For the month of October, as part of the Countdown to Halloween, I’ll be revisiting each of the thirteen stories in Painted Monsters & Other Strange Beasts and suggesting movies that pair well with them, for your viewing pleasure!

Today is a double-feature here at the blog, for reasons that’ll probably become obvious tomorrow. To go along with my earlier post about “Ripperology,” I’ll also be talking about the next story in Painted Monsters, “Walpurgisnacht.”

I originally wrote this story for the Laird Barron tribute anthology The Children of Old Leechbut–and this is just between you and me–I’d already started writing it before I even knew there was a Laird Barron tribute anthology. I started it right after I finished Laird’s second collection–Occultation–just to see what a Laird Barron story would look like if I wrote it.

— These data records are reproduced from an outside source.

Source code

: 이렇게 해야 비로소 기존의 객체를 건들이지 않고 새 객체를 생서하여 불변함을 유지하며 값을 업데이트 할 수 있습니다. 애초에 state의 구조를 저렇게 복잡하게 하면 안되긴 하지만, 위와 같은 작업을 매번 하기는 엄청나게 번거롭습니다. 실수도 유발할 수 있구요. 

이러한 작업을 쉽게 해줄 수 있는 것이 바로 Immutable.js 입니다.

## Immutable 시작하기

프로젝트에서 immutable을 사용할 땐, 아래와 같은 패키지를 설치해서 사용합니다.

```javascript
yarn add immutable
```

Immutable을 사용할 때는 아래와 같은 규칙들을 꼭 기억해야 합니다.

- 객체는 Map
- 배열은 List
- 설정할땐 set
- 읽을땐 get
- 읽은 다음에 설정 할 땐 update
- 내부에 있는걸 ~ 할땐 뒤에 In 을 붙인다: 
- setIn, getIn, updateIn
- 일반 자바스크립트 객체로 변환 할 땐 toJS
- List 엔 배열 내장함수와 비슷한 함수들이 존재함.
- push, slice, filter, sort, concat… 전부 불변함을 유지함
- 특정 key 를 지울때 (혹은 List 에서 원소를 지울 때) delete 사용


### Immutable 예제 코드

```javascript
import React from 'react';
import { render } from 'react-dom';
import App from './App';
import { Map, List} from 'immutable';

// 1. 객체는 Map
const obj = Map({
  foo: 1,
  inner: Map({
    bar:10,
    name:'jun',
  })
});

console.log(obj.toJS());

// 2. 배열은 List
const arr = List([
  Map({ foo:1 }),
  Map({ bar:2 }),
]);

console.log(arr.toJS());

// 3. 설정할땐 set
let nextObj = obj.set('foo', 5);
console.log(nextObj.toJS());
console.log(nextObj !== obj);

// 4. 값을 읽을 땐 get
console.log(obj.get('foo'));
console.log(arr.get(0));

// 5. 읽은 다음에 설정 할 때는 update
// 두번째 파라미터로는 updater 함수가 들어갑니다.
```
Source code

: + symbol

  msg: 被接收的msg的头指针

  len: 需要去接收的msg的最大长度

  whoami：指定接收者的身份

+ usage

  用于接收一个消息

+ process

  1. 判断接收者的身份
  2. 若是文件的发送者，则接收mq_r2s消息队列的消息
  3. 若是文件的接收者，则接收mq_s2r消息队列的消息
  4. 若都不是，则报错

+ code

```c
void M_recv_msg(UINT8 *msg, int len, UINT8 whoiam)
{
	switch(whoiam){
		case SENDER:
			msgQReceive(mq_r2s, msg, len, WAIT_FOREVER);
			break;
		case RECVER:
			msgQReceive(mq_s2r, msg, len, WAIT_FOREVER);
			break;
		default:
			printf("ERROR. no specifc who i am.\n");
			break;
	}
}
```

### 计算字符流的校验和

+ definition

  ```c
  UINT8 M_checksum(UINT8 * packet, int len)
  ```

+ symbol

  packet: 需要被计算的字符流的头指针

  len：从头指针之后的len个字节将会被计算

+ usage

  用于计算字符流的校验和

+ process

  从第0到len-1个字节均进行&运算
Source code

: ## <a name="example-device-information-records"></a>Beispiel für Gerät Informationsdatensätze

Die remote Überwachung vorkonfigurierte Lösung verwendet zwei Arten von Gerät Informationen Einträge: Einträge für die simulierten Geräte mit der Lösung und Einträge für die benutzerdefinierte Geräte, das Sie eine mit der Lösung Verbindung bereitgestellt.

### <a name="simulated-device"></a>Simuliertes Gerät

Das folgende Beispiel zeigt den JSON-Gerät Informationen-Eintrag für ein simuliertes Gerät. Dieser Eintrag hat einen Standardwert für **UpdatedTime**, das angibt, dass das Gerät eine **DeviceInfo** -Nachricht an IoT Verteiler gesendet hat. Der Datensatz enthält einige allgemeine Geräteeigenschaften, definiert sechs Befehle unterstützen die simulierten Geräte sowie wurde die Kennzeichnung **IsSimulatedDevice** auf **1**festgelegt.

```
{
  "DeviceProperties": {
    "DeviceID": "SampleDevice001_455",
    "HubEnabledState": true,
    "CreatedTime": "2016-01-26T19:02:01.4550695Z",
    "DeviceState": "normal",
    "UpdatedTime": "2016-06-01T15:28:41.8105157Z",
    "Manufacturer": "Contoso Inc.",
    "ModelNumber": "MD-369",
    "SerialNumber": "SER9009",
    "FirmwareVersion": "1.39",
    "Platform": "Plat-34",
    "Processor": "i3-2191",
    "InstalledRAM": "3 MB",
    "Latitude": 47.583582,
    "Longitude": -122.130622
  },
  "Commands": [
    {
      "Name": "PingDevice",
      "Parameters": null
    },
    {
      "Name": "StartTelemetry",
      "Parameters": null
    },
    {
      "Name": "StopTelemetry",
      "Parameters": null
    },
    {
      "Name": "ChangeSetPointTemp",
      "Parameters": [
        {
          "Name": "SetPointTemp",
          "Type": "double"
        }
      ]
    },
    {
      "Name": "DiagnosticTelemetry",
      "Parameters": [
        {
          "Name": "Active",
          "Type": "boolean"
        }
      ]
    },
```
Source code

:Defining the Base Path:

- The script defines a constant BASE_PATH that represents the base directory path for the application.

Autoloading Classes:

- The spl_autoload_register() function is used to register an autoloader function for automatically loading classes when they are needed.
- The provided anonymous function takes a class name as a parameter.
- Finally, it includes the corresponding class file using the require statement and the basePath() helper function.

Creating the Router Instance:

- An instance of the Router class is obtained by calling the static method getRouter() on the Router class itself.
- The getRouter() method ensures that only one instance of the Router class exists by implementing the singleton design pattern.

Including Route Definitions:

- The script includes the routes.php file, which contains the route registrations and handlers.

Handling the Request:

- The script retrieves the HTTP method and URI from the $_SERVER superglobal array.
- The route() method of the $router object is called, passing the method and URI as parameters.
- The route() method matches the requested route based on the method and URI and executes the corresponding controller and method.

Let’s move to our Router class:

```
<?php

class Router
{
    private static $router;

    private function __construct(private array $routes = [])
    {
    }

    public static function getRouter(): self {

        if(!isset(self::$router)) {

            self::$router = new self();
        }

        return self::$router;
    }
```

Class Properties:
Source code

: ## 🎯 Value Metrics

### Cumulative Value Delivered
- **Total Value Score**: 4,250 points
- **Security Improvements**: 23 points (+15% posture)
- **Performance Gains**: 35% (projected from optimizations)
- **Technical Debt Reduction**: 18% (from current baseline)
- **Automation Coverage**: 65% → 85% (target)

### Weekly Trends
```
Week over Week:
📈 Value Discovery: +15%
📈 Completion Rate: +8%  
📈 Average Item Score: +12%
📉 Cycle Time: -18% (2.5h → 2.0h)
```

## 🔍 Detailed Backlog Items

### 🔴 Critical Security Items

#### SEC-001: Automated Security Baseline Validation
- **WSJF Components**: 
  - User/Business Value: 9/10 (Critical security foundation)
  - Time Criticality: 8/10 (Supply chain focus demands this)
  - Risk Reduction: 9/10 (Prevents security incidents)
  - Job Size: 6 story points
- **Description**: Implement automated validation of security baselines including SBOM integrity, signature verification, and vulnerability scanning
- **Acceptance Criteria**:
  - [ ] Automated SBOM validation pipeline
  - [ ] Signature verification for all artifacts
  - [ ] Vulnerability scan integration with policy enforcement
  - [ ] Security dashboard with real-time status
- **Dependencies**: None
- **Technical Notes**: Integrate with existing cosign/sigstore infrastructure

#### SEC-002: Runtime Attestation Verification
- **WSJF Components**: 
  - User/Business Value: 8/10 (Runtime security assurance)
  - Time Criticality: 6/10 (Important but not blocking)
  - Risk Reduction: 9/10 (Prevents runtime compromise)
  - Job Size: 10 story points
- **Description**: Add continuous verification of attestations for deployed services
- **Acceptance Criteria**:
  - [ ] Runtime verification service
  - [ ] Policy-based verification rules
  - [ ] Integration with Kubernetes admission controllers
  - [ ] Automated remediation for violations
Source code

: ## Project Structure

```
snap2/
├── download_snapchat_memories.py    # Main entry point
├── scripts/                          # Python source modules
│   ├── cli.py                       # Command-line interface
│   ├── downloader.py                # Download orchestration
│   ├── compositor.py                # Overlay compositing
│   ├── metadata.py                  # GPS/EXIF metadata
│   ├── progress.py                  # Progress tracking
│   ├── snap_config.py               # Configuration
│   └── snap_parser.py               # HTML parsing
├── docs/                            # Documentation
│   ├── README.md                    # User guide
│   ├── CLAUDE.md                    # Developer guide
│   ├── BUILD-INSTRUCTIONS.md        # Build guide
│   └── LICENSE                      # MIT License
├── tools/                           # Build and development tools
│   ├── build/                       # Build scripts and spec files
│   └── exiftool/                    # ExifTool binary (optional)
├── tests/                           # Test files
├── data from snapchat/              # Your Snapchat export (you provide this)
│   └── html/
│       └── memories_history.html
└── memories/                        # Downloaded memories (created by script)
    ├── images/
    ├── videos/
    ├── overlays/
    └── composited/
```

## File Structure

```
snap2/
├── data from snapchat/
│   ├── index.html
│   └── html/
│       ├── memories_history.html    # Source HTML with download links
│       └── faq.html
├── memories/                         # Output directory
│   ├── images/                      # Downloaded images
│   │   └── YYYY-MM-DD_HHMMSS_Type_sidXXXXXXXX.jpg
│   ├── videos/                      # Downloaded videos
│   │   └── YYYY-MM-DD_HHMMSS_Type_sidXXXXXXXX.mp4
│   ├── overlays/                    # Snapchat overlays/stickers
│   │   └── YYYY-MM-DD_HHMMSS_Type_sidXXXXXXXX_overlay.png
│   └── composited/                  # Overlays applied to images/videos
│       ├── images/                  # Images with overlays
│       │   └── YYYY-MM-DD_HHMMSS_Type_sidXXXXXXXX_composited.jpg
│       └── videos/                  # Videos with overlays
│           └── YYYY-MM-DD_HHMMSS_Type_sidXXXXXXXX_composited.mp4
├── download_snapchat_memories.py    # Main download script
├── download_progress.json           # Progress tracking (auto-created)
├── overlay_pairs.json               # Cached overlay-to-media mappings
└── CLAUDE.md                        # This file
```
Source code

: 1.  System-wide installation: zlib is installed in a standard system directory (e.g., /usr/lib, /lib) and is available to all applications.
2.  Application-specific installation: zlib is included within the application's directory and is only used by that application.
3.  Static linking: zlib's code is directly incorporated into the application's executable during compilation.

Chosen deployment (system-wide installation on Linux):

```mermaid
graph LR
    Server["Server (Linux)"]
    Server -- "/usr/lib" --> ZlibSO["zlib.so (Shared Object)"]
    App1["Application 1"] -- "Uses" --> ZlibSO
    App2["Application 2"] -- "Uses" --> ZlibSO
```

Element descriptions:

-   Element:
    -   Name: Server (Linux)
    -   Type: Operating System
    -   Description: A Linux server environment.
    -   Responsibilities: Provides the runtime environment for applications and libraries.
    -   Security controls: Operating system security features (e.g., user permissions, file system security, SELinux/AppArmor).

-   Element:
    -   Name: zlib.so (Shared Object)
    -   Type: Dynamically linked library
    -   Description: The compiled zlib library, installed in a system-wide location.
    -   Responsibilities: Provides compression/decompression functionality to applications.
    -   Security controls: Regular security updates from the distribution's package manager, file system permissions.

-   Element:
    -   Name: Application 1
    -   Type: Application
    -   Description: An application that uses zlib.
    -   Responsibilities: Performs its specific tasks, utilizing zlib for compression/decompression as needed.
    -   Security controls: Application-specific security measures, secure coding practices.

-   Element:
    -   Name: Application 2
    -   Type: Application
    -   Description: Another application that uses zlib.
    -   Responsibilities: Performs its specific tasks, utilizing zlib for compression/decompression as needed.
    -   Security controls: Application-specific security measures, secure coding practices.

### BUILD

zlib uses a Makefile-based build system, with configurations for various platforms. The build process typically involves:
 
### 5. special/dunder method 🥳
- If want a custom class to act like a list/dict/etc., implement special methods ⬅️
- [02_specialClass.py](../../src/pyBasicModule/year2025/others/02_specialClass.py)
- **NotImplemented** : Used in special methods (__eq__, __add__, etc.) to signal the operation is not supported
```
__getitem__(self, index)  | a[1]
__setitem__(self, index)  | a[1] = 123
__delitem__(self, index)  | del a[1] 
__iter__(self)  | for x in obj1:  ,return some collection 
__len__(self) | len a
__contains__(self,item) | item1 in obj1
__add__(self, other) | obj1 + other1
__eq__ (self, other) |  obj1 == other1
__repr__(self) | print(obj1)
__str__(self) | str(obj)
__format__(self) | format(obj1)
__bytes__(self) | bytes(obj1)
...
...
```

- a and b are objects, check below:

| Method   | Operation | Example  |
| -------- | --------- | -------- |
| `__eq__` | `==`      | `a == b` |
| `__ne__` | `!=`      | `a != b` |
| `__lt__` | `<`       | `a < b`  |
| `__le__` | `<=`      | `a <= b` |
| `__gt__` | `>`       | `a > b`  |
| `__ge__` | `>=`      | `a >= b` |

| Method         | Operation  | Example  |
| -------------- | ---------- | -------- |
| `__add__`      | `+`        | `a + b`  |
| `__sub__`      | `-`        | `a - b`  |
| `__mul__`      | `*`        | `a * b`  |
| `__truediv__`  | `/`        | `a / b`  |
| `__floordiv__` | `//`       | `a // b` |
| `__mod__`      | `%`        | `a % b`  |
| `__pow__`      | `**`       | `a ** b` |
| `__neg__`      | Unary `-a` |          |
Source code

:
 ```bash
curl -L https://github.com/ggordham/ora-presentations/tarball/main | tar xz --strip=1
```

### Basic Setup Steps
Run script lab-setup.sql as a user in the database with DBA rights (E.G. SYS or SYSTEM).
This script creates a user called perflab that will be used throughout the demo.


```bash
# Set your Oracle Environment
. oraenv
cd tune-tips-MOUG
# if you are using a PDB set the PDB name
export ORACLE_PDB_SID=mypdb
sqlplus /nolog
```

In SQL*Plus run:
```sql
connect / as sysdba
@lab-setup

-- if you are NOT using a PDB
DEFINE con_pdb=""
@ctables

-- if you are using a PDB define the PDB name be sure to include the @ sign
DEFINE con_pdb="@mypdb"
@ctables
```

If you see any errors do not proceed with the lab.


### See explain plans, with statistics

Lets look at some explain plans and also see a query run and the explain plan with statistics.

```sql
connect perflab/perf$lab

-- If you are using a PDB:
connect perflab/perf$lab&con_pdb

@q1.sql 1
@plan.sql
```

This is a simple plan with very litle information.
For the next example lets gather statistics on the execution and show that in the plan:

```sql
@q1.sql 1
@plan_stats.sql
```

While writing “Walpurgisnacht” I tried to take the same approach that I normally take when writing stories for Lovecraftian anthologies, which is to take the themes and preoccupations of Lovecraft’s (or Laird’s) stories, rather than necessarily aping their styles or copying down the names of people, places, eldritch tomes, or (squamous, gibbering, batrachian) things. For this story, though, a few of my favorite figures and places (and games) from Laird’s stories found their way in anyway.

“Walpurgisnacht” examines the figure of the witch, and also tackles a couple of people making their way to a hotel for a “revel,” a sort of elaborate party staged on the titular night. It involves Goya and old film and lots of other things I like. There are a lot of films that concern themselves with modern-day witchcraft, deals with the devil, decadent artists, and so on, so there’s a rich tapestry of possibilities to choose from. A couple of personal favorites that I think match the tone of the story pretty nicely are Hammer’s The Devil Rides Out, with Christopher Lee in a rare good guy role (I had to make sure I worked at least one Hammer movie in here somewhere) and Night of the Demon/Curse of the Demon (depending on if you’re in America or the UK), particularly the scenes that feature the sinister Karswell.

For my ultimate recommendation, though, I’m going to go with the more seldom-seen 1971 Satanism flick The Mephisto Waltz. It has a lot of good touches, and moments that feel right at home alongside “Walpurgisnacht,” and the Satanist masquerade ball seems like it would be a perfect fit for one of Henri’s revels.